Interestingly, mediation analysis revealed that left CAU volume significantly mediated the relationship between AVLT-I and MoCA scores, suggesting that the decline in immediate memory function may contribute to overall cognitive impairment by altering the left CAU volume. This finding underscores the critical role of the CAU in cognitive function, particularly in the connection between memory performance and overall cognitive ability39. In contrast, the lack of a significant correlation between TMT-A error responses and MoCA scores precluded a mediation analysis for the right CAU, indicating that the right CAU may be more specifically related to processing speed rather than serving as a mediator for overall cognition. Future longitudinal studies with larger samples are warranted to confirm left CAU atrophy as a mediating pathway in cognitive decline and to further elucidate the distinct neurobehavioral correlates of right CAU integrity.

Limitations

Despite these significant findings, several limitations should be acknowledged.
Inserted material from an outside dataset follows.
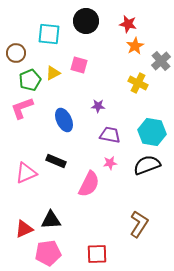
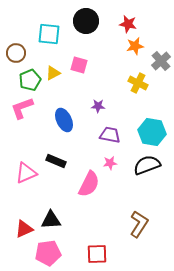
orange star: rotated 18 degrees clockwise
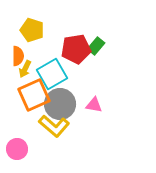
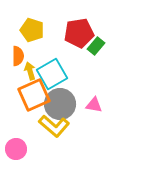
red pentagon: moved 3 px right, 16 px up
yellow arrow: moved 5 px right, 2 px down; rotated 138 degrees clockwise
pink circle: moved 1 px left
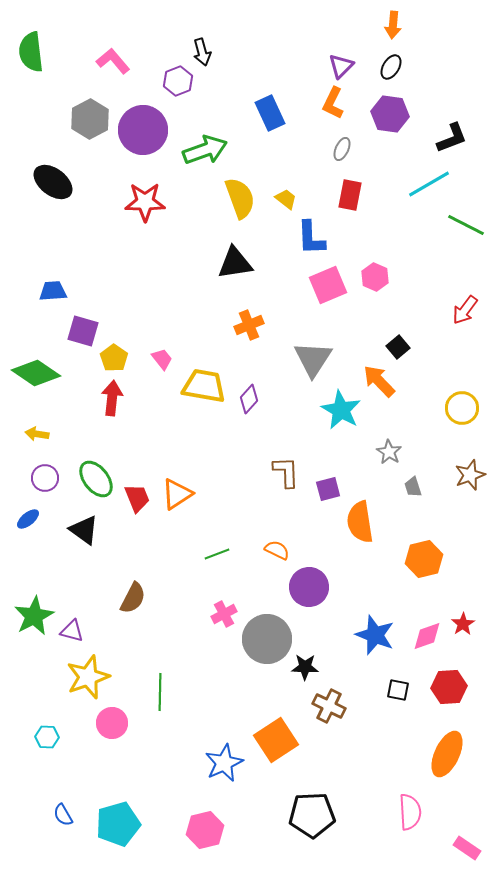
Firstly, the relatively small sample size may limit statistical power. Secondly, all participants in our study were male, reflecting the demographic reality of the Al factory where most Al-exposure workers are male. While this controls for sex-based confounders, it undoubtedly restricts the generalizability of our findings to female populations. We recognize this as an important caveat, and validating these results in female workers remains a crucial objective for future research. Thirdly, the absence of cognitive data and objective biomarker confirmation for the Non-Al-HC group is a limitation. While this group was primarily included as a neuroanatomical reference to establish normative brain volumes, the lack of cognitive data prevents a direct comparison of cognitive performance between exposed and non-exposed individuals. Furthermore, although we applied stringent criteria to define non-exposure, the inability to biochemically verify the non-exposed status remains a constraint. We acknowledge these shortcomings, and future studies will incorporate comprehensive cognitive assessments and a wider range of clinical and biological indicators for all participant groups to address these gaps. Finally, the cross-sectional design of this study precludes conclusions about the causal or long-term effects of Al exposure on cognitive function. Longitudinal research is needed to track structural and functional brain changes associated with prolonged exposure over time.

Conclusions

In conclusion, long-term occupational Al exposure may contribute to the development of MCI. Bilateral CAU atrophy was significantly associated with cognitive decline in Al-induced MCI and may represent a specific neuroimaging signature for detecting cognitive impairment in occupationally Al-exposed workers.